• PROBLEM REQUIREMENTS:
Your answer should consist of every line from the records that holds the string "comentó".
START AVAILABLE DATA
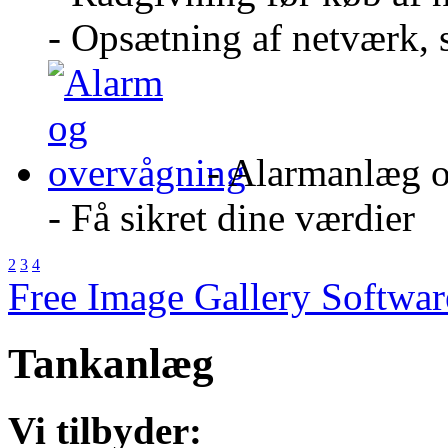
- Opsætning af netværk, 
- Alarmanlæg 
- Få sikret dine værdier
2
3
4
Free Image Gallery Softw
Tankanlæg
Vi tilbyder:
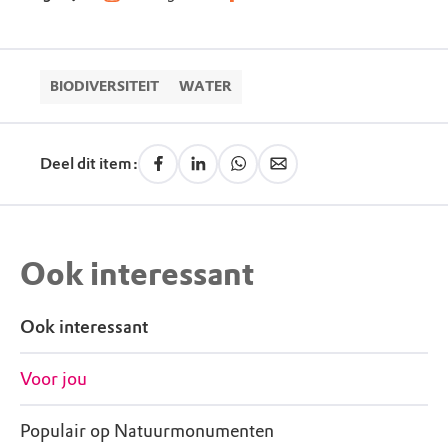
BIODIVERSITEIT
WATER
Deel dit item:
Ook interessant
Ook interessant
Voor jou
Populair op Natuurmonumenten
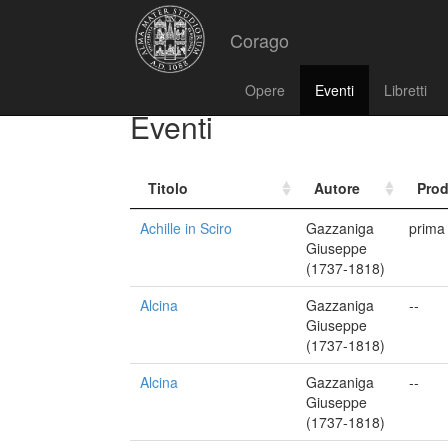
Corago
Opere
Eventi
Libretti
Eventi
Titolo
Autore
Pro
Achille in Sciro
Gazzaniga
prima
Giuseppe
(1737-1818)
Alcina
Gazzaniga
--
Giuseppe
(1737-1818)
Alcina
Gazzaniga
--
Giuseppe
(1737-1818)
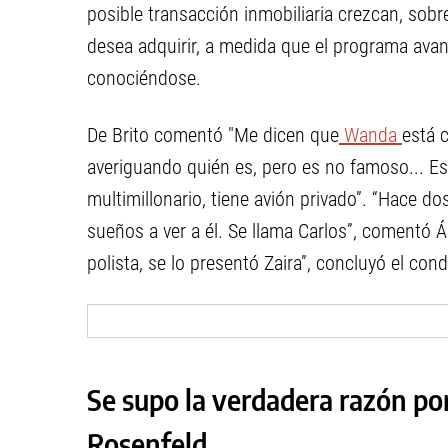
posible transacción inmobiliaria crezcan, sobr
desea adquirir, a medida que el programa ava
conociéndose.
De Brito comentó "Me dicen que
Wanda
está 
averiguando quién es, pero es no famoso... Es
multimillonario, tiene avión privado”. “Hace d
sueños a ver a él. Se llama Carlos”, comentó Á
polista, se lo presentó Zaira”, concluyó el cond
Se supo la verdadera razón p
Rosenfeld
END AVAILABLE DATA
START AVAILABLE DATA
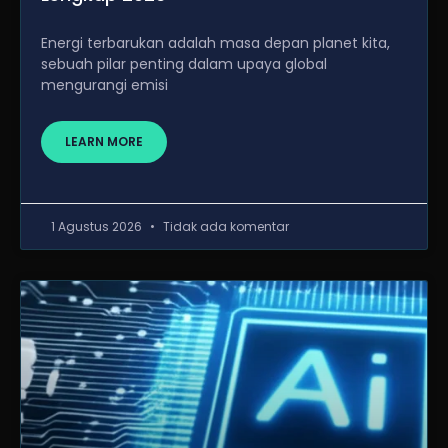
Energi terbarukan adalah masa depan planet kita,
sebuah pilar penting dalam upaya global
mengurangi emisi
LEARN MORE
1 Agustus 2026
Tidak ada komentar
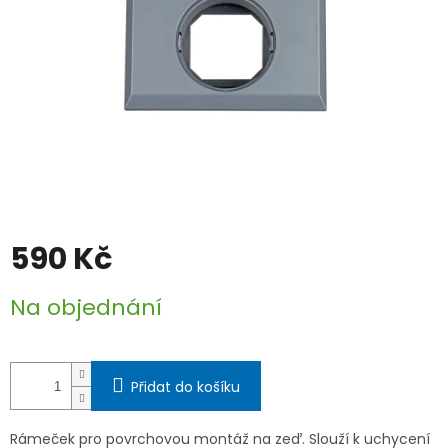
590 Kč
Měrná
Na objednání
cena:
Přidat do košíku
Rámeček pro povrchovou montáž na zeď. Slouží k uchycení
END AVAILABLE DATA
• RESPONSE AREA:
De Brito comentó "Me dicen que
sueños a ver a él. Se llama Carlos”, comentó Á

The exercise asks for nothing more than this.